Kelas II: Chrysophyceae
1) Reproduksi aseksual
Pada Chrysomonadalis yang soliter reproduksi aseksual melalui pembelahan sel
secara longitudinal yang menghasilkan 2 sel anakan. Pada Chrysomonadalis yang
berkoloni, pembentukan koloni baru melalui lepasnya satu protoplas yang kemudian
berkembang menjadi koloni baru. Pada Chrysococcales dan Chrysotrichales
reproduksinya melalui zoospore uniflagel atau zoospore biflagel yang tak sama
panjang.
Ciri anggota Chrysophyceae adalah pembentukan statospora. Statospora berbentuk
elip atau oval, bola dan permukaan luar halus atau dengan berbagai ornament seperti
duri, kutil atau lengan. Statospora mempunayi lubang dengan kerah yang ditutup
sumbat. Sumbat tidak mengandung silica sel vegetative membentuk statosora secara
endogenous.
2) Secara seksual
Pada Dinobryon terjadi reproduksi secara isogami. Selama reproduksi seksual dua sel
vegetative berfungsi sebagai gamet dan menyatu. Pada spesies tertentu flagella
anterior kedua sel saling melingkari satu dengan yang lainnya kemudian sel
meninggalkan mangkuknya dan menyatu (hologami). Zigot kemudian membentuk
kista. Pada Chrysophyceae berbentuk koloni Synura petersenii, gamet jantan ditarik
oleh hormone yang disekresikan oleh betina. Gamet jantan meninggalkan koloni
induk, berenang menuju gamet betina pada koloni betina kemudian menyatu.
Kemudian terbentuk kista zigot yang mempunyai dinding silica. Perkecambahan kista
diikuti oleh proses meiosis.
Kelas III: Bacillariophyceae
1) Pembelahan sel
Peristiwa ini diawali dengan pertambahan volume frustules yang mengakibatkan
katup terpisah, diikuti pembelahan inti secara mitosis dengan benang spindle paralel
axis yang memastikan protoplas membelah secara longitudinal. Pembelahan katup
pada sel induk akan menajadi epiteka pada sel anak, dimana masing-masing sel anak
membentuk hipoteka baru.
2) Pembentukan auxospora tunggal melalui konjugasi dua sel
Dua sel melakukan konjugasi yang tertutup oleh pembungkus gelatin. Inti diploid
membelah menjadi empat inti haploid melalui proses meiosis. Dari keempat inti
hanya satu yang berfungsi sedang yang tiga mengalami degenerasi. Protoplas yang
mempunyai satu inti aktif sebagai gamet. Dua gamet yang berasal sari dua sel
menyatu kemudian membentuk zigot. Zigot mengalami periode istirahat kemudian
memanjang membentuk auxospora
3) Pembentukan auxospora melalui parthenogenesis
Dua diatom dikelilingi oleh lender. Inti masing-masing sel mengalami pembelahan
mitosis. Semua inti kecuali satu melebur sehingga protoplas mempunyai satu inti
diploid yang fungsional. Protoplas ini lepas dan akti sebagai auxospora.
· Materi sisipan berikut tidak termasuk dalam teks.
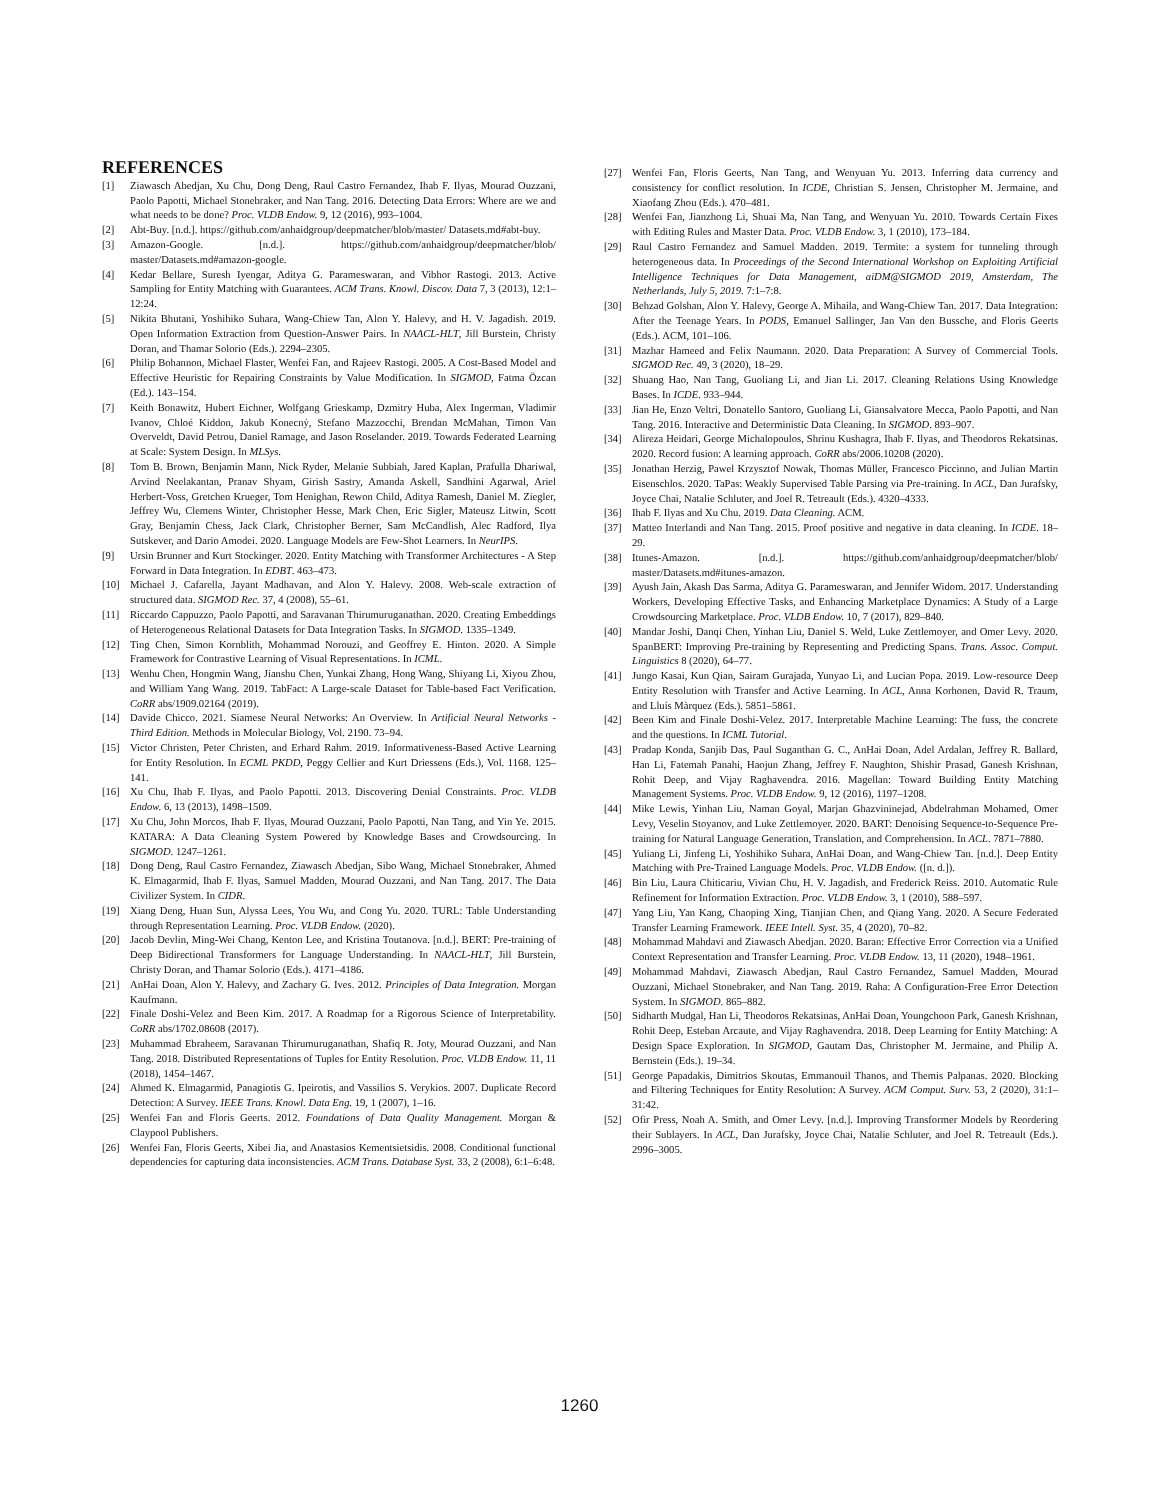REFERENCES
[1] Ziawasch Abedjan, Xu Chu, Dong Deng, Raul Castro Fernandez, Ihab F. Ilyas, Mourad Ouzzani, Paolo Papotti, Michael Stonebraker, and Nan Tang. 2016. Detecting Data Errors: Where are we and what needs to be done? Proc. VLDB Endow. 9, 12 (2016), 993–1004.
[2] Abt-Buy. [n.d.]. https://github.com/anhaidgroup/deepmatcher/blob/master/ Datasets.md#abt-buy.
[3] Amazon-Google. [n.d.]. https://github.com/anhaidgroup/deepmatcher/blob/ master/Datasets.md#amazon-google.
[4] Kedar Bellare, Suresh Iyengar, Aditya G. Parameswaran, and Vibhor Rastogi. 2013. Active Sampling for Entity Matching with Guarantees. ACM Trans. Knowl. Discov. Data 7, 3 (2013), 12:1–12:24.
[5] Nikita Bhutani, Yoshihiko Suhara, Wang-Chiew Tan, Alon Y. Halevy, and H. V. Jagadish. 2019. Open Information Extraction from Question-Answer Pairs. In NAACL-HLT, Jill Burstein, Christy Doran, and Thamar Solorio (Eds.). 2294–2305.
[6] Philip Bohannon, Michael Flaster, Wenfei Fan, and Rajeev Rastogi. 2005. A Cost-Based Model and Effective Heuristic for Repairing Constraints by Value Modification. In SIGMOD, Fatma Özcan (Ed.). 143–154.
[7] Keith Bonawitz, Hubert Eichner, Wolfgang Grieskamp, Dzmitry Huba, Alex Ingerman, Vladimir Ivanov, Chloé Kiddon, Jakub Konecný, Stefano Mazzocchi, Brendan McMahan, Timon Van Overveldt, David Petrou, Daniel Ramage, and Jason Roselander. 2019. Towards Federated Learning at Scale: System Design. In MLSys.
[8] Tom B. Brown, Benjamin Mann, Nick Ryder, Melanie Subbiah, Jared Kaplan, Prafulla Dhariwal, Arvind Neelakantan, Pranav Shyam, Girish Sastry, Amanda Askell, Sandhini Agarwal, Ariel Herbert-Voss, Gretchen Krueger, Tom Henighan, Rewon Child, Aditya Ramesh, Daniel M. Ziegler, Jeffrey Wu, Clemens Winter, Christopher Hesse, Mark Chen, Eric Sigler, Mateusz Litwin, Scott Gray, Benjamin Chess, Jack Clark, Christopher Berner, Sam McCandlish, Alec Radford, Ilya Sutskever, and Dario Amodei. 2020. Language Models are Few-Shot Learners. In NeurIPS.
[9] Ursin Brunner and Kurt Stockinger. 2020. Entity Matching with Transformer Architectures - A Step Forward in Data Integration. In EDBT. 463–473.
[10] Michael J. Cafarella, Jayant Madhavan, and Alon Y. Halevy. 2008. Web-scale extraction of structured data. SIGMOD Rec. 37, 4 (2008), 55–61.
[11] Riccardo Cappuzzo, Paolo Papotti, and Saravanan Thirumuruganathan. 2020. Creating Embeddings of Heterogeneous Relational Datasets for Data Integration Tasks. In SIGMOD. 1335–1349.
[12] Ting Chen, Simon Kornblith, Mohammad Norouzi, and Geoffrey E. Hinton. 2020. A Simple Framework for Contrastive Learning of Visual Representations. In ICML.
[13] Wenhu Chen, Hongmin Wang, Jianshu Chen, Yunkai Zhang, Hong Wang, Shiyang Li, Xiyou Zhou, and William Yang Wang. 2019. TabFact: A Large-scale Dataset for Table-based Fact Verification. CoRR abs/1909.02164 (2019).
[14] Davide Chicco. 2021. Siamese Neural Networks: An Overview. In Artificial Neural Networks - Third Edition. Methods in Molecular Biology, Vol. 2190. 73–94.
[15] Victor Christen, Peter Christen, and Erhard Rahm. 2019. Informativeness-Based Active Learning for Entity Resolution. In ECML PKDD, Peggy Cellier and Kurt Driessens (Eds.), Vol. 1168. 125–141.
[16] Xu Chu, Ihab F. Ilyas, and Paolo Papotti. 2013. Discovering Denial Constraints. Proc. VLDB Endow. 6, 13 (2013), 1498–1509.
[17] Xu Chu, John Morcos, Ihab F. Ilyas, Mourad Ouzzani, Paolo Papotti, Nan Tang, and Yin Ye. 2015. KATARA: A Data Cleaning System Powered by Knowledge Bases and Crowdsourcing. In SIGMOD. 1247–1261.
[18] Dong Deng, Raul Castro Fernandez, Ziawasch Abedjan, Sibo Wang, Michael Stonebraker, Ahmed K. Elmagarmid, Ihab F. Ilyas, Samuel Madden, Mourad Ouzzani, and Nan Tang. 2017. The Data Civilizer System. In CIDR.
[19] Xiang Deng, Huan Sun, Alyssa Lees, You Wu, and Cong Yu. 2020. TURL: Table Understanding through Representation Learning. Proc. VLDB Endow. (2020).
[20] Jacob Devlin, Ming-Wei Chang, Kenton Lee, and Kristina Toutanova. [n.d.]. BERT: Pre-training of Deep Bidirectional Transformers for Language Understanding. In NAACL-HLT, Jill Burstein, Christy Doran, and Thamar Solorio (Eds.). 4171–4186.
[21] AnHai Doan, Alon Y. Halevy, and Zachary G. Ives. 2012. Principles of Data Integration. Morgan Kaufmann.
[22] Finale Doshi-Velez and Been Kim. 2017. A Roadmap for a Rigorous Science of Interpretability. CoRR abs/1702.08608 (2017).
[23] Muhammad Ebraheem, Saravanan Thirumuruganathan, Shafiq R. Joty, Mourad Ouzzani, and Nan Tang. 2018. Distributed Representations of Tuples for Entity Resolution. Proc. VLDB Endow. 11, 11 (2018), 1454–1467.
[24] Ahmed K. Elmagarmid, Panagiotis G. Ipeirotis, and Vassilios S. Verykios. 2007. Duplicate Record Detection: A Survey. IEEE Trans. Knowl. Data Eng. 19, 1 (2007), 1–16.
[25] Wenfei Fan and Floris Geerts. 2012. Foundations of Data Quality Management. Morgan & Claypool Publishers.
[26] Wenfei Fan, Floris Geerts, Xibei Jia, and Anastasios Kementsietsidis. 2008. Conditional functional dependencies for capturing data inconsistencies. ACM Trans. Database Syst. 33, 2 (2008), 6:1–6:48.
[27] Wenfei Fan, Floris Geerts, Nan Tang, and Wenyuan Yu. 2013. Inferring data currency and consistency for conflict resolution. In ICDE, Christian S. Jensen, Christopher M. Jermaine, and Xiaofang Zhou (Eds.). 470–481.
[28] Wenfei Fan, Jianzhong Li, Shuai Ma, Nan Tang, and Wenyuan Yu. 2010. Towards Certain Fixes with Editing Rules and Master Data. Proc. VLDB Endow. 3, 1 (2010), 173–184.
[29] Raul Castro Fernandez and Samuel Madden. 2019. Termite: a system for tunneling through heterogeneous data. In Proceedings of the Second International Workshop on Exploiting Artificial Intelligence Techniques for Data Management, aiDM@SIGMOD 2019, Amsterdam, The Netherlands, July 5, 2019. 7:1–7:8.
[30] Behzad Golshan, Alon Y. Halevy, George A. Mihaila, and Wang-Chiew Tan. 2017. Data Integration: After the Teenage Years. In PODS, Emanuel Sallinger, Jan Van den Bussche, and Floris Geerts (Eds.). ACM, 101–106.
[31] Mazhar Hameed and Felix Naumann. 2020. Data Preparation: A Survey of Commercial Tools. SIGMOD Rec. 49, 3 (2020), 18–29.
[32] Shuang Hao, Nan Tang, Guoliang Li, and Jian Li. 2017. Cleaning Relations Using Knowledge Bases. In ICDE. 933–944.
[33] Jian He, Enzo Veltri, Donatello Santoro, Guoliang Li, Giansalvatore Mecca, Paolo Papotti, and Nan Tang. 2016. Interactive and Deterministic Data Cleaning. In SIGMOD. 893–907.
[34] Alireza Heidari, George Michalopoulos, Shrinu Kushagra, Ihab F. Ilyas, and Theodoros Rekatsinas. 2020. Record fusion: A learning approach. CoRR abs/2006.10208 (2020).
[35] Jonathan Herzig, Pawel Krzysztof Nowak, Thomas Müller, Francesco Piccinno, and Julian Martin Eisenschlos. 2020. TaPas: Weakly Supervised Table Parsing via Pre-training. In ACL, Dan Jurafsky, Joyce Chai, Natalie Schluter, and Joel R. Tetreault (Eds.). 4320–4333.
[36] Ihab F. Ilyas and Xu Chu. 2019. Data Cleaning. ACM.
[37] Matteo Interlandi and Nan Tang. 2015. Proof positive and negative in data cleaning. In ICDE. 18–29.
[38] Itunes-Amazon. [n.d.]. https://github.com/anhaidgroup/deepmatcher/blob/ master/Datasets.md#itunes-amazon.
[39] Ayush Jain, Akash Das Sarma, Aditya G. Parameswaran, and Jennifer Widom. 2017. Understanding Workers, Developing Effective Tasks, and Enhancing Marketplace Dynamics: A Study of a Large Crowdsourcing Marketplace. Proc. VLDB Endow. 10, 7 (2017), 829–840.
[40] Mandar Joshi, Danqi Chen, Yinhan Liu, Daniel S. Weld, Luke Zettlemoyer, and Omer Levy. 2020. SpanBERT: Improving Pre-training by Representing and Predicting Spans. Trans. Assoc. Comput. Linguistics 8 (2020), 64–77.
[41] Jungo Kasai, Kun Qian, Sairam Gurajada, Yunyao Li, and Lucian Popa. 2019. Low-resource Deep Entity Resolution with Transfer and Active Learning. In ACL, Anna Korhonen, David R. Traum, and Lluís Màrquez (Eds.). 5851–5861.
[42] Been Kim and Finale Doshi-Velez. 2017. Interpretable Machine Learning: The fuss, the concrete and the questions. In ICML Tutorial.
[43] Pradap Konda, Sanjib Das, Paul Suganthan G. C., AnHai Doan, Adel Ardalan, Jeffrey R. Ballard, Han Li, Fatemah Panahi, Haojun Zhang, Jeffrey F. Naughton, Shishir Prasad, Ganesh Krishnan, Rohit Deep, and Vijay Raghavendra. 2016. Magellan: Toward Building Entity Matching Management Systems. Proc. VLDB Endow. 9, 12 (2016), 1197–1208.
[44] Mike Lewis, Yinhan Liu, Naman Goyal, Marjan Ghazvininejad, Abdelrahman Mohamed, Omer Levy, Veselin Stoyanov, and Luke Zettlemoyer. 2020. BART: Denoising Sequence-to-Sequence Pre-training for Natural Language Generation, Translation, and Comprehension. In ACL. 7871–7880.
[45] Yuliang Li, Jinfeng Li, Yoshihiko Suhara, AnHai Doan, and Wang-Chiew Tan. [n.d.]. Deep Entity Matching with Pre-Trained Language Models. Proc. VLDB Endow. ([n. d.]).
[46] Bin Liu, Laura Chiticariu, Vivian Chu, H. V. Jagadish, and Frederick Reiss. 2010. Automatic Rule Refinement for Information Extraction. Proc. VLDB Endow. 3, 1 (2010), 588–597.
[47] Yang Liu, Yan Kang, Chaoping Xing, Tianjian Chen, and Qiang Yang. 2020. A Secure Federated Transfer Learning Framework. IEEE Intell. Syst. 35, 4 (2020), 70–82.
[48] Mohammad Mahdavi and Ziawasch Abedjan. 2020. Baran: Effective Error Correction via a Unified Context Representation and Transfer Learning. Proc. VLDB Endow. 13, 11 (2020), 1948–1961.
[49] Mohammad Mahdavi, Ziawasch Abedjan, Raul Castro Fernandez, Samuel Madden, Mourad Ouzzani, Michael Stonebraker, and Nan Tang. 2019. Raha: A Configuration-Free Error Detection System. In SIGMOD. 865–882.
[50] Sidharth Mudgal, Han Li, Theodoros Rekatsinas, AnHai Doan, Youngchoon Park, Ganesh Krishnan, Rohit Deep, Esteban Arcaute, and Vijay Raghavendra. 2018. Deep Learning for Entity Matching: A Design Space Exploration. In SIGMOD, Gautam Das, Christopher M. Jermaine, and Philip A. Bernstein (Eds.). 19–34.
[51] George Papadakis, Dimitrios Skoutas, Emmanouil Thanos, and Themis Palpanas. 2020. Blocking and Filtering Techniques for Entity Resolution: A Survey. ACM Comput. Surv. 53, 2 (2020), 31:1–31:42.
[52] Ofir Press, Noah A. Smith, and Omer Levy. [n.d.]. Improving Transformer Models by Reordering their Sublayers. In ACL, Dan Jurafsky, Joyce Chai, Natalie Schluter, and Joel R. Tetreault (Eds.). 2996–3005.
1260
4) Pembentukan auxospora melalui autogami
Inti diploid diatom membelah secara meiosis menjadi empat inti. Nucleus mengalami
degenarasi sehingga hanya tersisa dua sel inti yang fungsional. Penyatuan dua gamet
(autogami) menghasilkan zigot. Setelah beberapa periode istirahat zigot membesar
dan aktif sebagai auxospora yang kemudian membentuk katup yang overlapping.
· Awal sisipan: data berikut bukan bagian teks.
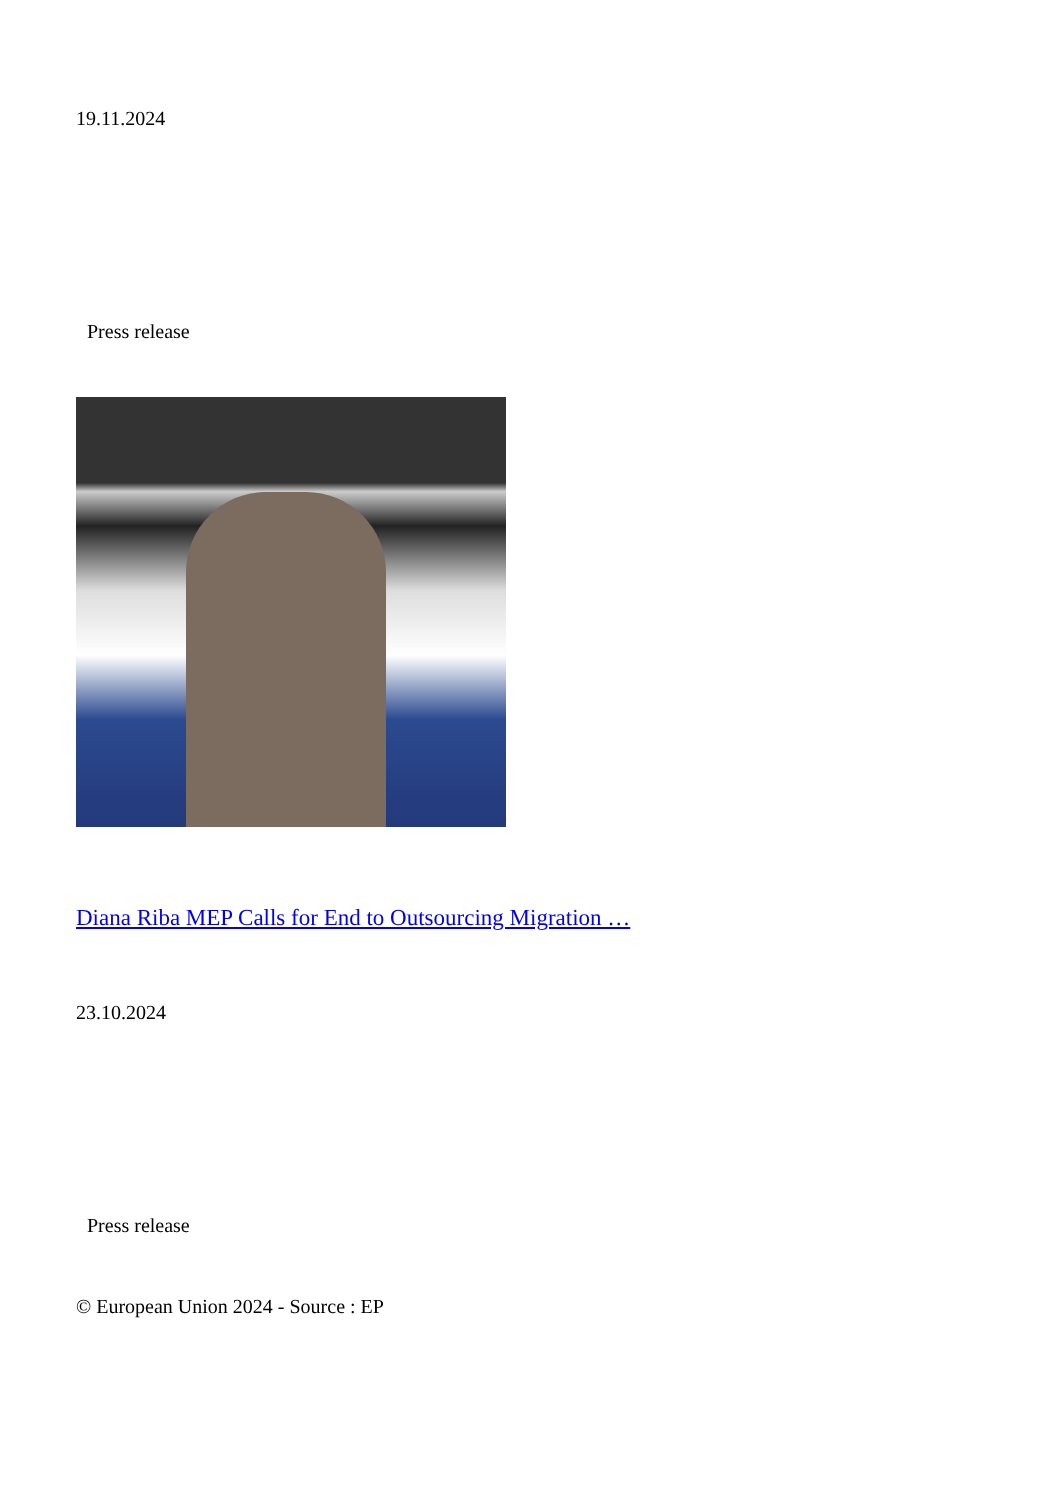19.11.2024
Press release
Diana Riba MEP Calls for End to Outsourcing Migration …
23.10.2024
Press release
© European Union 2024 - Source : EP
5) Pembentukan spora melalui oogami
Pembelahan pertama terjadi secara meiosis. Dengan satu atau dua flagel yang muncul
dari protoplas anak. Struktur ini disebut gamet jantan. Sel yang menghasilkan gamet
jantan adalah anteredium. Sel diatom yang menghasilkan telur adalah oogonium. Sel
gamet jantan masuk kedalam oogonium dan menyatu dengan telur membentuk zigot,
kemudian zigot membesar dan tumbuh menjadi auxospora.